[[ DATA SUPPLIED open ]]

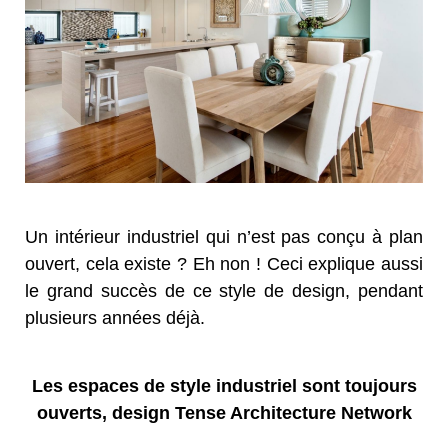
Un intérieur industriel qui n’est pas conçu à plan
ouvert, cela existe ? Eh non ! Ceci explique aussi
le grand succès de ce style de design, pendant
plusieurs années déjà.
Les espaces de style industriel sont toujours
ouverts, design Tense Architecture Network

[[ DATA SUPPLIED closed ]]
[[ DATA SUPPLIED open ]]

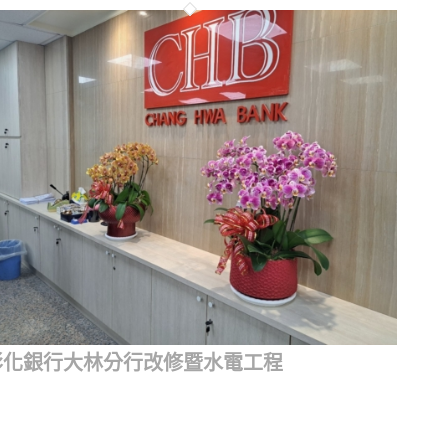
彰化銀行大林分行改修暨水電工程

[[ DATA SUPPLIED closed ]]

## THE PROBLEM
Look over the listing above and copy each line that contains "style".

## COMPLETED TASK
le grand succès de ce style de design, pendant
Les espaces de style industriel sont toujours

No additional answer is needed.